Which antithyroid drug is most commonly associated with cholestasis?

Which Antithyroid Drug Causes Cholestasis

Methimazole (and its prodrug carbimazole) is the antithyroid drug most commonly associated with cholestatic liver injury, though propylthiouracil can also cause cholestasis as part of its hepatotoxicity profile.

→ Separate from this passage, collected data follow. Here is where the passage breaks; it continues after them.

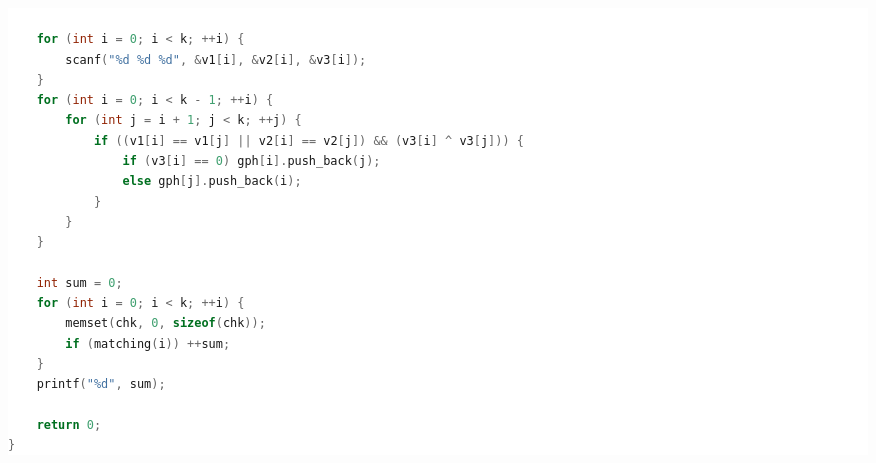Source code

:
 ```cpp

	for (int i = 0; i < k; ++i) {
		scanf("%d %d %d", &v1[i], &v2[i], &v3[i]);
	}
	for (int i = 0; i < k - 1; ++i) {
		for (int j = i + 1; j < k; ++j) {
			if ((v1[i] == v1[j] || v2[i] == v2[j]) && (v3[i] ^ v3[j])) {
				if (v3[i] == 0) gph[i].push_back(j);
				else gph[j].push_back(i);
			}
		}
	}

	int sum = 0;
	for (int i = 0; i < k; ++i) {
		memset(chk, 0, sizeof(chk));
		if (matching(i)) ++sum;
	}
	printf("%d", sum);
	
	return 0;
}
```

Pattern of Hepatotoxicity by Drug

Methimazole/Carbimazole

• Methimazole causes predominantly cholestatic liver injury, particularly in older adults, with the highest reporting ratios for mild cholestatic injury occurring in patients over 61 years of age 1
• The cholestatic pattern accounts for 41.3% of antithyroid drug-induced liver injury cases, with methimazole/carbimazole being the most common offending agent overall (55.7% of cases) 2
• This cholestatic injury is typically less severe than propylthiouracil-induced hepatotoxicity and has better outcomes 3

Propylthiouracil

• Propylthiouracil causes predominantly hepatocellular injury (41.8% of cases), though it can also present with cholestatic or mixed patterns 2, 4
• When propylthiouracil does cause cholestasis, it tends to be more severe with worse outcomes, including higher rates of liver transplantation (6.4%) and mortality (11.8%) compared to methimazole 2
• Propylthiouracil has significantly higher initial bilirubin, transaminases, and rates of severe/fatal drug-induced liver injury compared to methimazole 2

Clinical Implications

Drug Selection

• Methimazole should be preferred in most clinical situations due to its lower risk of severe hepatotoxicity, though clinicians must remain vigilant for cholestatic injury 3
• Propylthiouracil should be reserved for specific situations: first trimester pregnancy and thyroid storm in adults 3
• Propylthiouracil use in children should be avoided due to the black box warning for severe hepatotoxicity 1, 3

Monitoring Strategy

• Drug-induced cholestasis is diagnosed by elevated alkaline phosphatase >2× ULN or ALT/AP ratio <2 5
• The only effective treatment is immediate withdrawal of the suspected drug 5, 6
• Repeat liver function tests within 7-10 days after drug discontinuation to confirm the cholestatic pattern and assess trend 5
• Continue monitoring until alkaline phosphatase normalizes, total bilirubin normalizes, and clinical symptoms resolve 5

Treatment Considerations

• Ursodeoxycholic acid (13-15 mg/kg/day) may beneficially affect cholestasis in approximately two-thirds of cases, though evidence is limited 5, 6
• Do not use corticosteroids for cholestatic drug-induced liver injury with normal autoimmune markers 5
• Median time to resolution is 45 days (IQR 20-90 days) after drug discontinuation 2

Critical Pitfall to Avoid

Do not switch from one antithyroid drug to another when cholestasis develops, as cross-reactivity can occur between thioimidazoles and propylthiouracil 4. Instead, discontinue the antithyroid drug entirely and consider alternative treatments such as radioactive iodine or thyroidectomy for definitive management of hyperthyroidism.